To do:
Copy out the entries below, swapping "Person at" for "Subject at" wherever it occurs and changing nothing else. Leave the pictures out.

Supplied material:
..........
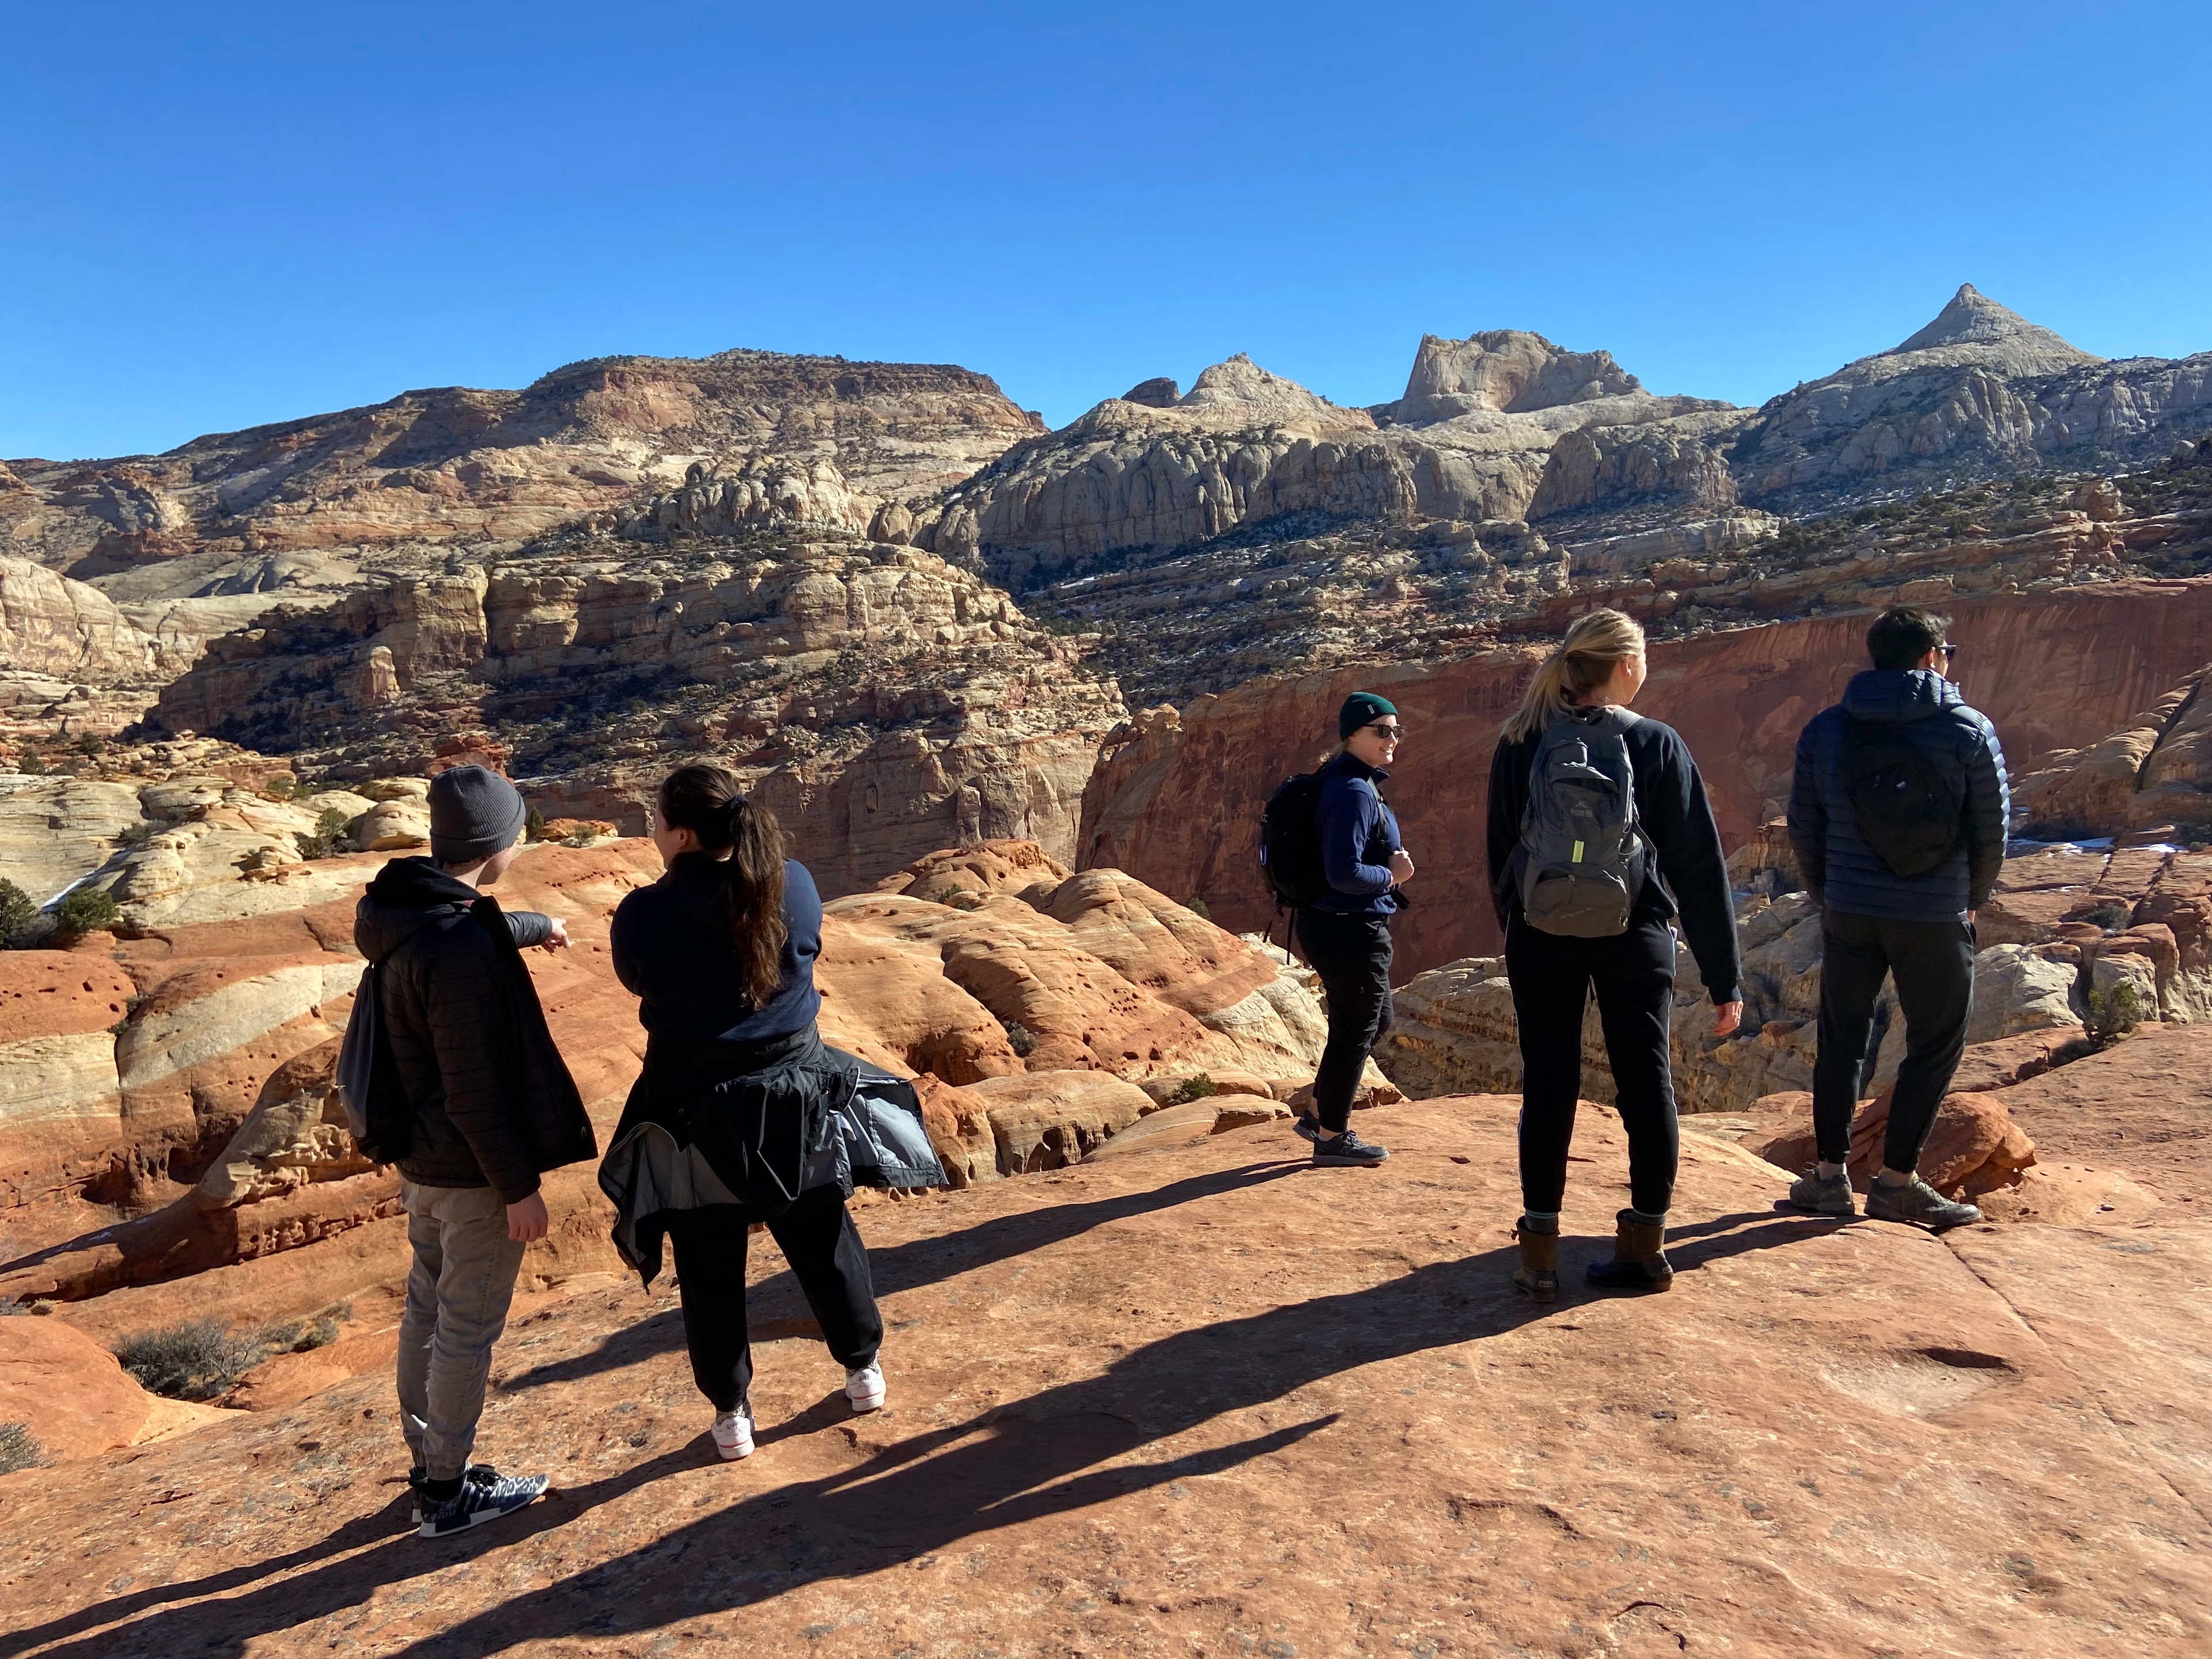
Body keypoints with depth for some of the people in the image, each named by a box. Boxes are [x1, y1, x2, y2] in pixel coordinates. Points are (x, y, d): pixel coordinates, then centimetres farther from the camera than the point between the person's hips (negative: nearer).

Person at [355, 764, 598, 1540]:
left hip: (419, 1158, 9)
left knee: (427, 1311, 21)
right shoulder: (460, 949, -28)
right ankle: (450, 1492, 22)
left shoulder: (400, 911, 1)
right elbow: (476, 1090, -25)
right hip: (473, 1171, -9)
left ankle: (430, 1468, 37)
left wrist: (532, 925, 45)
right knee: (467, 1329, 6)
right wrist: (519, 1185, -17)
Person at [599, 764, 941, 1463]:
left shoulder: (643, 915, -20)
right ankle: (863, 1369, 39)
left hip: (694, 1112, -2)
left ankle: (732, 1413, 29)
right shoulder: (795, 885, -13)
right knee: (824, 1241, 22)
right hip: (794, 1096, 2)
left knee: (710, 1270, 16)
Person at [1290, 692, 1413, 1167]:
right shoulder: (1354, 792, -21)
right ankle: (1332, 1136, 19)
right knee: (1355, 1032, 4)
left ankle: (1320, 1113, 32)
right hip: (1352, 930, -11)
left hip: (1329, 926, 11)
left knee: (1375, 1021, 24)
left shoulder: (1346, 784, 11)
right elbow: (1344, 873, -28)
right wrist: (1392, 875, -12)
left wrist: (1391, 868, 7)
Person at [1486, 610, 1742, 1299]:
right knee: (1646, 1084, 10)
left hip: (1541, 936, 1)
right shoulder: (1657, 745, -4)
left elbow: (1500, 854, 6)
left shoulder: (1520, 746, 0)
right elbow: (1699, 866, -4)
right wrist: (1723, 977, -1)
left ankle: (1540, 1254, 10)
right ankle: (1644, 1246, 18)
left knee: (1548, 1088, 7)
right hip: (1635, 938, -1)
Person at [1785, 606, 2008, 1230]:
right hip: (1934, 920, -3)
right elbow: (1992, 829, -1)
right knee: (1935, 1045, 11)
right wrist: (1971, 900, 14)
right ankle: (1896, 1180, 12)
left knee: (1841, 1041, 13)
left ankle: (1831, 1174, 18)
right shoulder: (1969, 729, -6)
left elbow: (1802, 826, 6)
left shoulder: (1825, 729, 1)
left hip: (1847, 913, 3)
..........
Exercise answer:
Body keypoints with depth for some of the people in the image, each named by a box. Boxes are [x1, y1, x2, y2] in pixel coordinates. Points are (x, y, d): pixel coordinates, then centimetres farther from the camera than the point between the person's hips (negative: nearer).

Subject at [355, 764, 598, 1540]:
left hip: (419, 1158, 9)
left knee: (427, 1311, 21)
right shoulder: (460, 949, -28)
right ankle: (450, 1492, 22)
left shoulder: (400, 911, 1)
right elbow: (476, 1090, -25)
right hip: (473, 1171, -9)
left ankle: (430, 1468, 37)
left wrist: (532, 925, 45)
right knee: (467, 1329, 6)
right wrist: (519, 1185, -17)
Subject at [599, 764, 941, 1463]:
left shoulder: (643, 915, -20)
right ankle: (863, 1369, 39)
left hip: (694, 1112, -2)
left ankle: (732, 1413, 29)
right shoulder: (795, 885, -13)
right knee: (824, 1241, 22)
right hip: (794, 1096, 2)
left knee: (710, 1270, 16)
Subject at [1290, 692, 1413, 1167]:
right shoulder: (1354, 792, -21)
right ankle: (1332, 1136, 19)
right knee: (1355, 1032, 4)
left ankle: (1320, 1113, 32)
right hip: (1352, 930, -11)
left hip: (1329, 926, 11)
left knee: (1375, 1021, 24)
left shoulder: (1346, 784, 11)
right elbow: (1344, 873, -28)
right wrist: (1392, 875, -12)
left wrist: (1391, 868, 7)
Subject at [1486, 610, 1742, 1299]:
right knee: (1646, 1084, 10)
left hip: (1541, 936, 1)
right shoulder: (1657, 745, -4)
left elbow: (1500, 854, 6)
left shoulder: (1520, 746, 0)
right elbow: (1699, 866, -4)
right wrist: (1723, 977, -1)
left ankle: (1540, 1254, 10)
right ankle: (1644, 1246, 18)
left knee: (1548, 1088, 7)
right hip: (1635, 938, -1)
Subject at [1785, 606, 2008, 1230]:
right hip: (1934, 920, -3)
right elbow: (1992, 829, -1)
right knee: (1935, 1045, 11)
right wrist: (1971, 900, 14)
right ankle: (1896, 1180, 12)
left knee: (1841, 1041, 13)
left ankle: (1831, 1174, 18)
right shoulder: (1969, 729, -6)
left elbow: (1802, 826, 6)
left shoulder: (1825, 729, 1)
left hip: (1847, 913, 3)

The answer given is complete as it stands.